:: Assigned task ::
Scan the listing below for the word "with" and copy every line where it occurs.

____

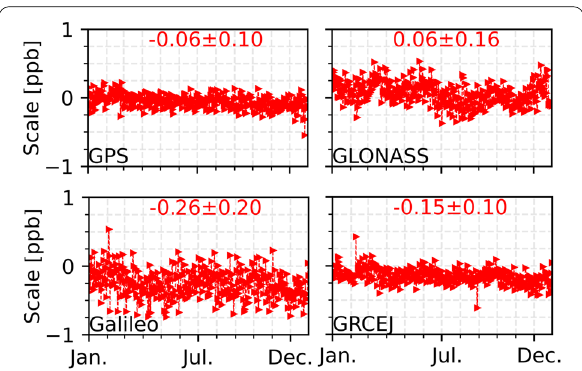
Fig. 11 Scale parameters for single and multi-GNSS PPP solutions with respect to IGS daily coordinates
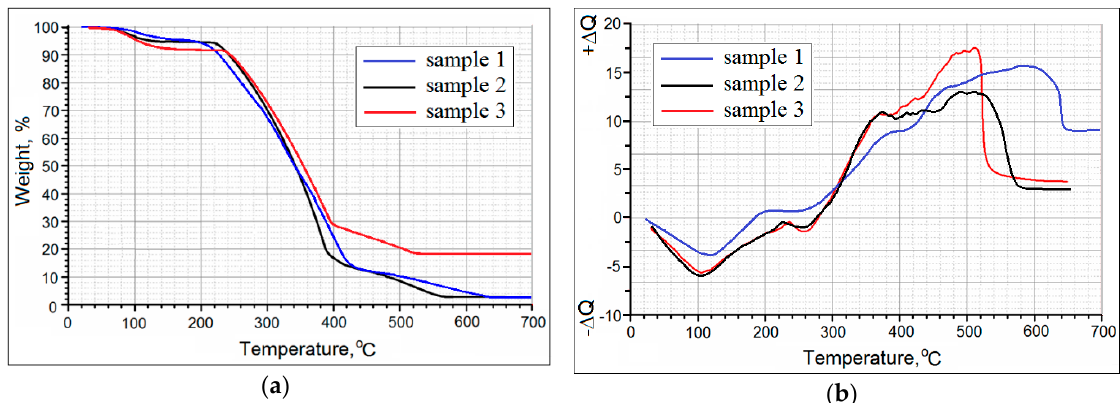
Figure 3. Thermogravimetric ( a ) and differential-thermal ( b ) analysis of (co)polymers: sample 1 – Ni(0)/ р HEMA/PVP mixture ( р HEMA:PVP = 80:20 m.p., [Ni] = 1,5 wt.%); sample 2 – Ni(0)/ р HEMA-gr-PVP composite (HEMA:PVP = 80:20 m.p., [Ni] = 1,5 wt.%); sample 3 – Ni(0)/ р HEMA-gr-PVP composite (HEMA:PVP = 8:20 m.p., [Ni] = 16 wt.%).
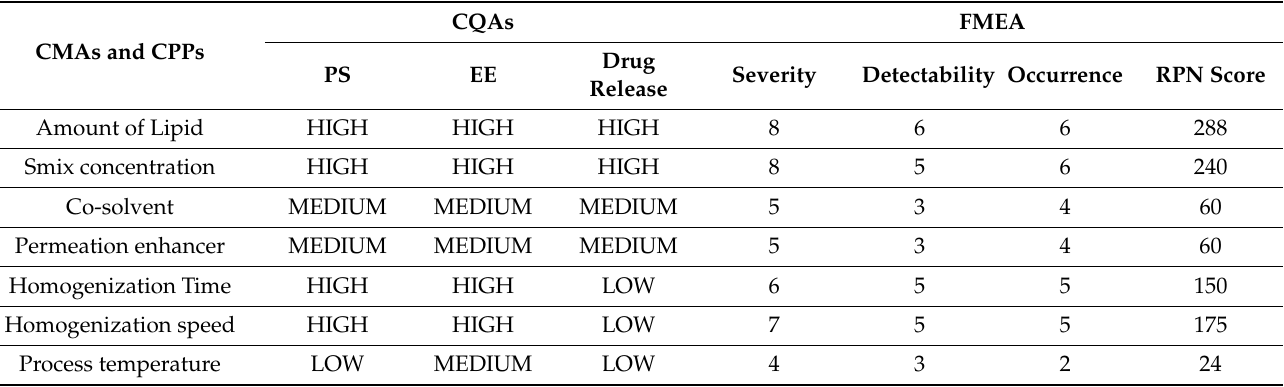
Table 1. REM for initial risk assessment and FMEA score based on qualitative analysis of different material attributes and process parameters.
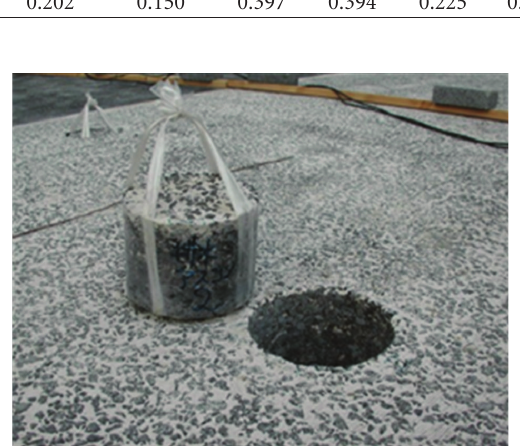
Figure 6: Core for recording the weight (15cm diameter).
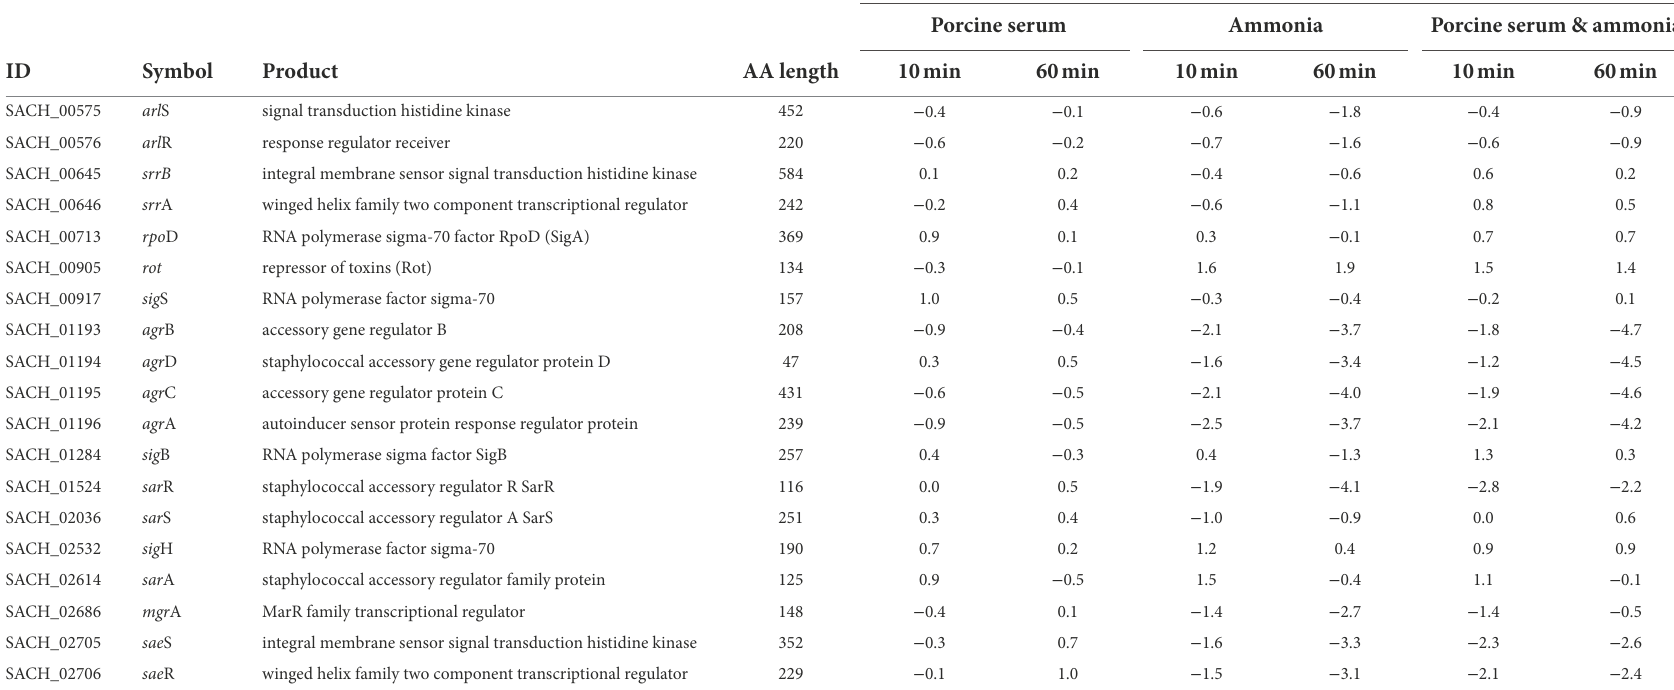
Gene transcription (log2FC) compared to unchallenged control samples Porcine serum Porcine serum &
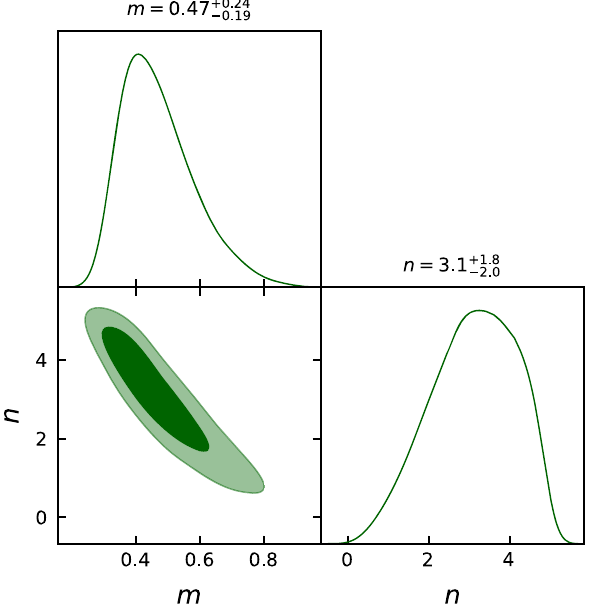
Fig. 3 The plot showing the best fit values of the model parameters m and n obtained with 1048 points of Pantheon datasets at 1 − σ and 2 − σ confidence level with b = 0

____

:: Expected answer ::
Fig. 11 Scale parameters for single and multi-GNSS PPP solutions with respect to IGS daily coordinates
Fig. 3 The plot showing the best fit values of the model parameters m and n obtained with 1048 points of Pantheon datasets at 1 − σ and 2 − σ confidence level with b = 0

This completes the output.